FOREWORD
I'm a security guard who works 2 shifts in the week at a nursing home. Needless to say, we deal with a lot of dementia patients. Occasionally they will escape and it's the security guard's job to find and return them.

DREAM
I was working at the nursing home and I found one of the residents splashing around in a water fountain just next to the car park. I knew this was out of the ordinary, and needed to be dealt with, but for whatever reason I decided to wait until the morning shift got on site to tell them about it — we could deal with it.

When the morning shift showed up, I told them there's a crazy old bitch splashing around in the water fountain that we need to take care of. They looked at me as if I was crazy and after apparently thinking for a moment, held me down. They explained to me that there wasn't anyone in the water fountain and that I was showing signs of schizophrenia.
At this point I looked over to the water fountain, where the old bat was jumping, from a small step, down into the water fountain and flailing her arms above her head as if she was jumping from a building in an attempt to commit suicide. It was quite disturbing to watch. It was even more disturbing to be told it wasn't actually happening.

I chose to believe the Nursing Home staff and complied with their instructions to stay still so they could help me. There was an immediate, and intense, feeling of wanting to get better. I didn't want to be crazy!

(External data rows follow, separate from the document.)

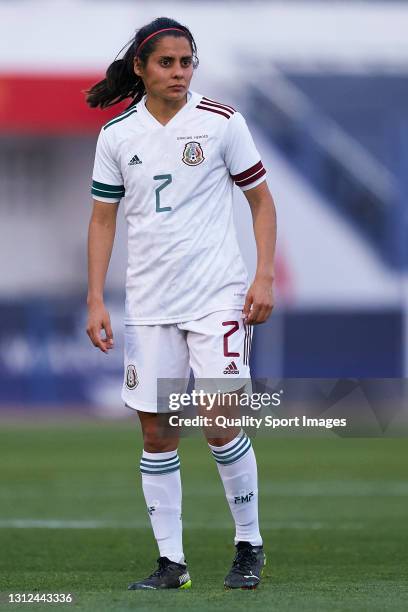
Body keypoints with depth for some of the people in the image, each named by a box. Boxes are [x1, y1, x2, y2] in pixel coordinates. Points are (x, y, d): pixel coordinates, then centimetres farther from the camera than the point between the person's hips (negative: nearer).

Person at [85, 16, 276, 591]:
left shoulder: (221, 121, -3)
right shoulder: (117, 135, 3)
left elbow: (261, 199, 4)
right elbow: (103, 219, 10)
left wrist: (265, 276, -6)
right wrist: (96, 300, 2)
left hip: (218, 296, -3)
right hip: (148, 304, 3)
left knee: (221, 422, -11)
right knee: (156, 435, 2)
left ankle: (249, 546, 6)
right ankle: (171, 561, 9)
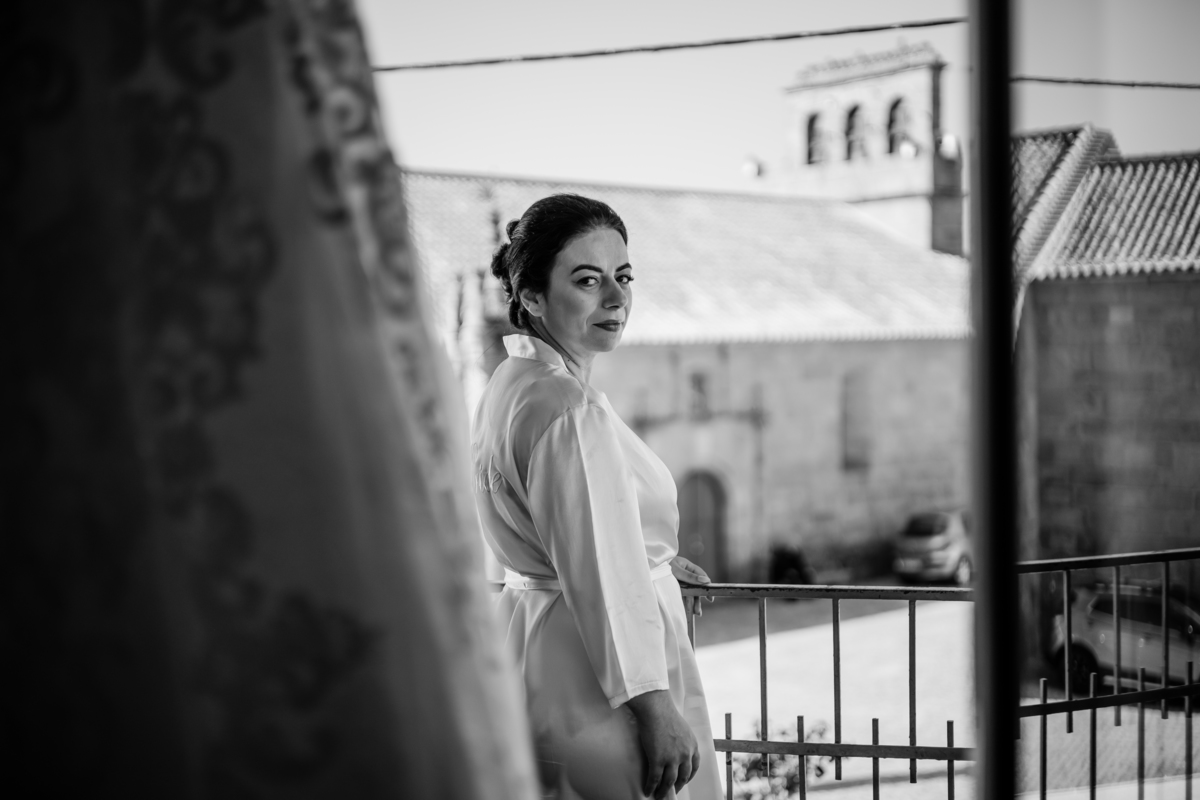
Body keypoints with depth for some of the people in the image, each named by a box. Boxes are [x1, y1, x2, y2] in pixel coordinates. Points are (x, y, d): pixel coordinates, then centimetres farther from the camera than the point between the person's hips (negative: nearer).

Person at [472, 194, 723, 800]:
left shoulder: (509, 383, 9)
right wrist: (656, 706, -24)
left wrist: (655, 562, 32)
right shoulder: (568, 408, -23)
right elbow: (602, 577, -26)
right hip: (591, 679, -10)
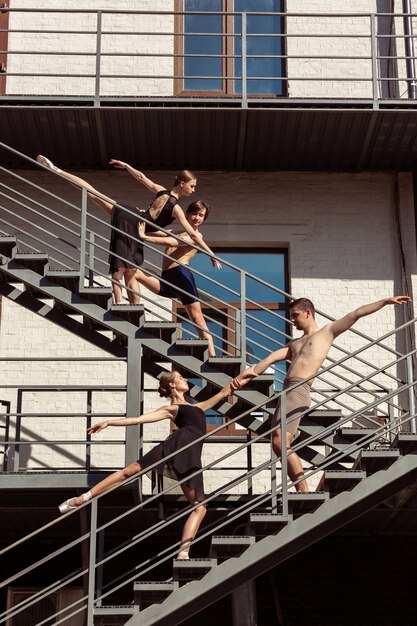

So next thing you know I was in a mental hospital and in a room surrounded by a plethora of tables arranged in a square. At these tables sit a number of Doctors and they were quizzing or interviewing me on my "episode" at the Nursing Home and deciding how they were going to treat me.
When the lead Doctor began asking me exactly what I saw at the Nursing Home — referring to the old woman in the fountain pretending to kill herself — flashes of a very beautiful and young woman's face would go through my mind. Each time I tried to tell the Doctor's about what I had seen, at the Nursing Home, this face would get more and more evil and flash over in my head again and again. Her teeth became jagged, her skin turned an evil blue/purple and her hair got more and more frayed and dull as if it were that of a corpse. I understood that this was my brain, and my illness, trying to stop me from talking to the Doctors. It was trying to stop me from getting better!

Eventually I got the whole story out about what I had seen and they let me out of the room for a break. It was at this point where I woke up, still convinced, that I was insane. It took a while for it to dawn on me that it had only been a dream so for a little while, in my waking life, I was convinced I was a nut job.
If you don't mind a quick read; that's my similar experience directly out of my journal.